As previously reported, the Company received notice from The American Stock Exchange (“AMEX”) that it was not in compliance with Section 1101 of the Amex Company Guide as a result of the Company’s failure to timely file its Quarterly Report on Form 10-Q for the quarter ended September 25, 2004. On December 17, 2004, AMEX accepted a compliance plan submitted by the Company that would bring the Company into compliance with the AMEX continued listing standards by no later than December 30, 2004. Despite the Company’s failure to file the Form 10-Q by December 30, 2004, the Company believes that the filing of the Form
10-Q today will re-establish the Company’s compliance with Section 1101 of the Amex Company Guide.

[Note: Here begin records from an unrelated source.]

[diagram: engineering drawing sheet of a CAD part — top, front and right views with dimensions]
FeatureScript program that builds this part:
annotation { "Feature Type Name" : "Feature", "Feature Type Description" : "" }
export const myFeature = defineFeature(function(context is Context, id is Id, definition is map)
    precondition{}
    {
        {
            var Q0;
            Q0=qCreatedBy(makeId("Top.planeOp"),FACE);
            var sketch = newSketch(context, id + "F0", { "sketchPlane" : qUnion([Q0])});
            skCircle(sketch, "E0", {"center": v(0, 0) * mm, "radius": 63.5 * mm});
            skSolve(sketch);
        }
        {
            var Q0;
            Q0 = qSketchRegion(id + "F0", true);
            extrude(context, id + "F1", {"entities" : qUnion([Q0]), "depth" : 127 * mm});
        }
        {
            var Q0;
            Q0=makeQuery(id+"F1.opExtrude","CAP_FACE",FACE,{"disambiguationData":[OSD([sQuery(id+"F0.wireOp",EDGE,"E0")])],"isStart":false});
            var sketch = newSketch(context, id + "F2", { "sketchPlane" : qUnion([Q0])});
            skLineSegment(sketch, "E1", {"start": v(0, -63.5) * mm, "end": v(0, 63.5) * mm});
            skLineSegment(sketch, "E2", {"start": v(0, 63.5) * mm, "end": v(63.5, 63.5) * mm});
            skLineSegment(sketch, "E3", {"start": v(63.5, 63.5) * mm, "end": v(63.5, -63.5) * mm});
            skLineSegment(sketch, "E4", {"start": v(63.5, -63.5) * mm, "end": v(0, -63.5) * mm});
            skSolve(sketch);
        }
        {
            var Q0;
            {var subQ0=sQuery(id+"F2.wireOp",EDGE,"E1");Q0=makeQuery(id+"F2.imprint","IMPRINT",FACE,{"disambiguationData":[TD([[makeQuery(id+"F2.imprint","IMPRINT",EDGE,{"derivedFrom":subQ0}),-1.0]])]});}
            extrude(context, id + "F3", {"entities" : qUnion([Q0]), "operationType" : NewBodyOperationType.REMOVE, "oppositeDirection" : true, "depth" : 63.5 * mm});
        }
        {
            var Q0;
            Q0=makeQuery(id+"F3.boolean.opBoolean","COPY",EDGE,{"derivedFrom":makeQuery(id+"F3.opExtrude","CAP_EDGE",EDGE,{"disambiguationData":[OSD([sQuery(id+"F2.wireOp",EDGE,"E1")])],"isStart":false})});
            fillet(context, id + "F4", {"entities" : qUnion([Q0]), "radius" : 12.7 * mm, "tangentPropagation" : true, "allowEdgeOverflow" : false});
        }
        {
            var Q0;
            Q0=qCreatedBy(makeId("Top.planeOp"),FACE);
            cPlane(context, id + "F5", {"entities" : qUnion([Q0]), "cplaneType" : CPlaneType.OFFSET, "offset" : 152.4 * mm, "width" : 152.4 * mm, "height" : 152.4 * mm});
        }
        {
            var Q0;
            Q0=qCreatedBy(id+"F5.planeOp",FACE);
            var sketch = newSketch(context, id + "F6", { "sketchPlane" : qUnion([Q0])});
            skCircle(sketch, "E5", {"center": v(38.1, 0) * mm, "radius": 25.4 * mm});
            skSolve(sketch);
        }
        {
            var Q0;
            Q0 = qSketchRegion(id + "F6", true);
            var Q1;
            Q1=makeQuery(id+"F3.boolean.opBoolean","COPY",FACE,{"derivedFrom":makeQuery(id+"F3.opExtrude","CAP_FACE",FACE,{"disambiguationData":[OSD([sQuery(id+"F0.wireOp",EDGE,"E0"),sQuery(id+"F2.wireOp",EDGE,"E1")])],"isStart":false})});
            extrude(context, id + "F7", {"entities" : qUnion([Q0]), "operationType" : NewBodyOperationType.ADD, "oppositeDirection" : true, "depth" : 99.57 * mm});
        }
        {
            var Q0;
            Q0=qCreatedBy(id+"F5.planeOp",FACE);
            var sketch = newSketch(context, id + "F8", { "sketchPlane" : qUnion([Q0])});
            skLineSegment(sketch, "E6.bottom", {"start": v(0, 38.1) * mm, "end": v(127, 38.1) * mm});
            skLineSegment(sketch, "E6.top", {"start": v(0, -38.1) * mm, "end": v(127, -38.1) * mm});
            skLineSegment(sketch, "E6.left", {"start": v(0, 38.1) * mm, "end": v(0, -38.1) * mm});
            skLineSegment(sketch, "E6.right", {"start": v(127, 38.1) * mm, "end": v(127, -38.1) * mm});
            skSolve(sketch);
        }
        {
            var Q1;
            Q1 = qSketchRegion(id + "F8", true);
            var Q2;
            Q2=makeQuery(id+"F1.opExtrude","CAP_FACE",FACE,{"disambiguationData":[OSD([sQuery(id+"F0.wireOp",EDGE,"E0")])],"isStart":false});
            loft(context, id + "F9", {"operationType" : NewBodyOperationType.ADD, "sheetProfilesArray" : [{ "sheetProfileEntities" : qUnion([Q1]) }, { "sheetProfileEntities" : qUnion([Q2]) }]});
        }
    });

Mayor’s is a leading luxury retail jeweler serving Florida and Greater Atlanta. The Company was founded in 1910 and has maintained the intimacy of a family-owned boutique while becoming renowned for its fine jewelry, timepieces and giftware. Mayor’s currently operates 28 total stores; 23 in Florida, five in Georgia. Additional information can be found on Mayor’s Web site,www.mayors.com.

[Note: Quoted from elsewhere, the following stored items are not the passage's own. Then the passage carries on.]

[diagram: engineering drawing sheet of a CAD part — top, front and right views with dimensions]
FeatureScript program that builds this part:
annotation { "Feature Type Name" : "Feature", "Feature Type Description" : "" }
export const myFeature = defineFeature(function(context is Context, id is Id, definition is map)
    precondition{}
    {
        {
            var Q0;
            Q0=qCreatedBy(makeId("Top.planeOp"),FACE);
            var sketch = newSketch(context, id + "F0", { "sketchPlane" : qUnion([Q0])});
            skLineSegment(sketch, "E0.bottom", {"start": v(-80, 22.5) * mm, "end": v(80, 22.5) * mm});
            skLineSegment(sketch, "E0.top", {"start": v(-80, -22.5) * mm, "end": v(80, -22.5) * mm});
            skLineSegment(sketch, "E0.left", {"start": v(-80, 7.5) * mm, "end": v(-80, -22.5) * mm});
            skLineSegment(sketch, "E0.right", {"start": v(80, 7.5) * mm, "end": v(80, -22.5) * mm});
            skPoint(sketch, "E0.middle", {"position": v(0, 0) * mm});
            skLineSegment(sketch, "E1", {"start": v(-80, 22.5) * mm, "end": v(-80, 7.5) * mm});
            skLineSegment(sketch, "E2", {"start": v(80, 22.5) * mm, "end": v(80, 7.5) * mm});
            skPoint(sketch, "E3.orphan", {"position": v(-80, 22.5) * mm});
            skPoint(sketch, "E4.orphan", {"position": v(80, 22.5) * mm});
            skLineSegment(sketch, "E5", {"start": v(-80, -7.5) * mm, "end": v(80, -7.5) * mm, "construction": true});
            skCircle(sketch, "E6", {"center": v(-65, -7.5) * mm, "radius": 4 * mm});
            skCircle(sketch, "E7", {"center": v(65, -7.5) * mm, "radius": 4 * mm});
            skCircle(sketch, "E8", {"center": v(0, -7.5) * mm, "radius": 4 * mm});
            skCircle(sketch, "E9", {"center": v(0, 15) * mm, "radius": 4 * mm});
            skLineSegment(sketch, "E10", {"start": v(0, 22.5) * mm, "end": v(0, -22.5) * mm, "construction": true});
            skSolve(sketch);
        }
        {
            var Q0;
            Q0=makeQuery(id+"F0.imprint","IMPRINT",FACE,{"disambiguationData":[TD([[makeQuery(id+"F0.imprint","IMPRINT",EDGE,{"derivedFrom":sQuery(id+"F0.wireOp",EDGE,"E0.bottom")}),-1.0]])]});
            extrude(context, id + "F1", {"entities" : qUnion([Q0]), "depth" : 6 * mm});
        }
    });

This press release contains forward-looking statements made in reliance on the safe harbor provisions of Section 27A of the Securities Act of 1933, as amended, and Section 21E of the Securities Exchange Act of 1934, as amended. These statements may be identified by their use of words, such as “estimate,” “expect,” “intend” and other words and terms of similar meaning, in connection with any discussion of the Company’s financial statements, business, financial condition, results of operations or liquidity. Factors that could affect the Company’s forward-looking statements include, among other things: negative reactions from the Company’s stockholders, creditors or customers to the results of the review and restatement; the impact and result of any litigation (including private litigation), any action by the American Stock Exchange, or of any investigation by the Securities and Exchange Commission or any investigation by any other governmental agency related to the Company; the Company’s ability to successfully implement internal controls and procedures that remediate any weakness that is identified to ensure timely, effective and accurate financial reporting; changes in economic conditions; and other risks detailed from time to time in the Company’s SEC reports, including its Annual Report on Form 10-K, as amended, for the fiscal year ended March 27, 2004. The Company cautions readers not to place undue reliance on any forward-looking statements, which speak only as of the date on which they are made. Several factors, including those identified above, could cause actual events to differ materially from the forward-looking statements. The Company does not undertake any obligation to update or revise any forward-looking statements to reflect subsequent events or circumstances.